| Pa. | Mar 2, 1880

Mr. Justice Paxson

delivered the opinion of the court, May 3d 1880.

1. The first assignment of error is not sustained. If the allegation of the plaintiff was correct, that he was not confined to the contract price, but was entitled by a subsequent agreement of the parties to recover the actual cost of the work, the offer to prove the entire amount of the expenditure from the beginning was clearly admissible.

2. The pay-roll was not competent as a book of original entries. It did not charge the defendants with anything, and was res inter alios aeta. Some of the entries were not made by the plaintiff. But he testified that it showed the amount paid for labor, including the store accounts. This was sufficient to entitle it to go to the jury, not as original evidence of the charge, but as corroboration of plaintiff’s testimony and his statement of the amount expended.

3. It was error to exclude the question referred to in this assignment. The defendants claimed that there was-only about $1000 due the plaintiff at the completion of the contract, which had been paid to his assignee before suit brought. The plaintiff denied the settlement, and claimed a larger sum. It was certainly competent for the defendants to show that on a prior judicial proceeding the plaintiff had claimed but $1000, and had called witnesses to prove it.
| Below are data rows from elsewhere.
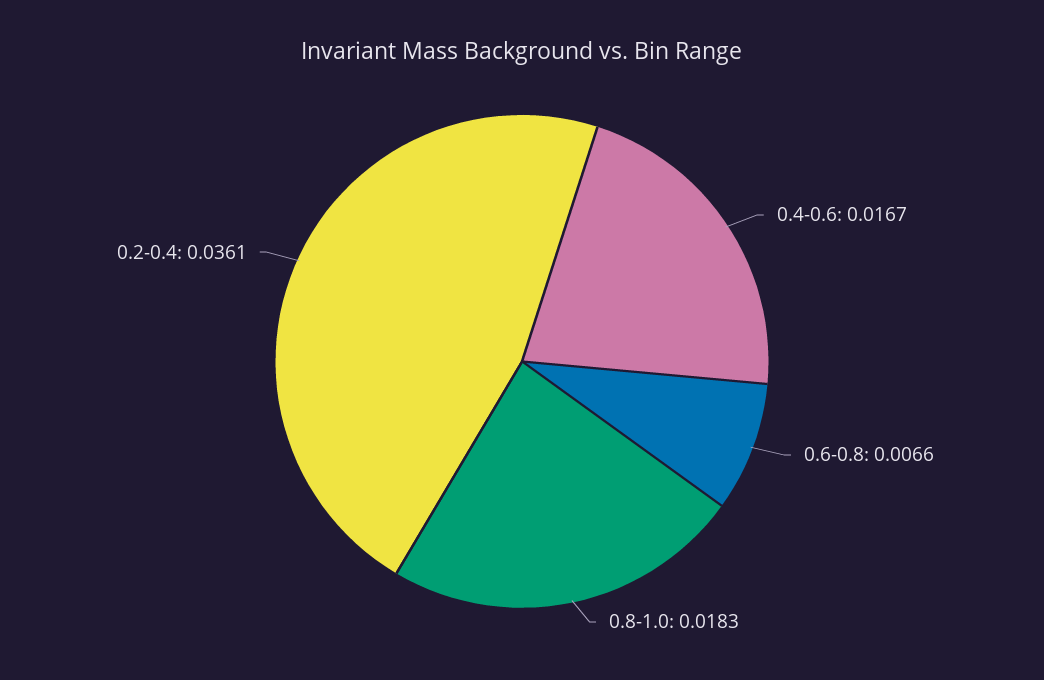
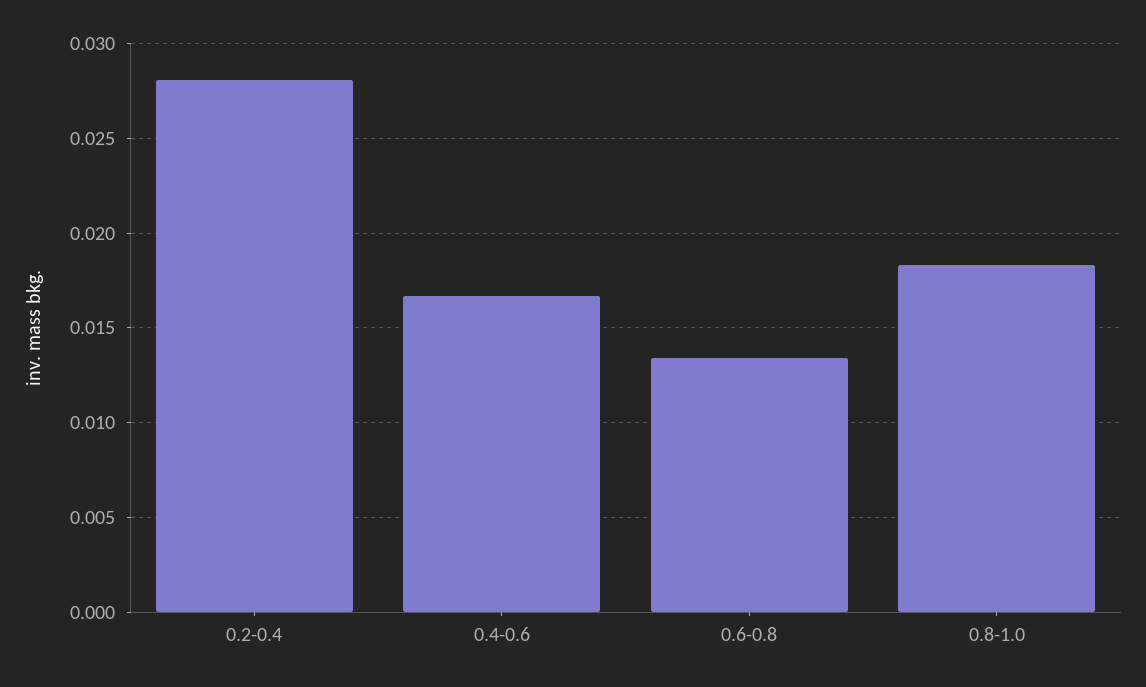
  {
    "0.4-0.6": 0.0167,
-   "0.6-0.8": 0.0066,
+   "0.6-0.8": 0.0135,
    "0.8-1.0": 0.0183,
-   "0.2-0.4": 0.0361
+   "0.2-0.4": 0.028
  }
4. We are not prepared to say the court below erred in allowing the question referred to in this assignment to be asked upon the cross-examination of the witness Rupp, unless, however, what Connor said, was communicated to Donahue & Shields at an interview to which the witness had referred in his examination-in-chief, it ought to have been excluded. ' It was not competent for the plaintiff, under the guise of a cross-examination, to get in his own declarations at an interview as to which the defendants had offered no evidence. The record as presented is not clear upon this point. The bill of exceptions does not mark the particular interview to which it refers with any certainty. As the case must go back we make this reference to prevent misapprehension hereafter. Just here we desire to say, that it would greatly abridge our labors in many cases, if assignments of error, to the exclusion or admission of evidence, would set forth the name of the witness. Where the testimony is voluminous it is no small labor sometimes to find the proper reference in the bill of exceptions.

5. The defendant’s sixth point should have been affirmed. If, as alleged, the plaintiff executed a voluntary assignment prior to the commencement of this suit, and the assignees in good faith *361settled with the defendants for the balance due the plaintiff, the defendants would be discharged from further liability in the absence of fraud, accident or mistake. There was no evidence of either to submit to the jury. Whether there was a settlement in point of fact will be for the jury upon another trial.

Judgment reversed, and a venire facias de novo awarded.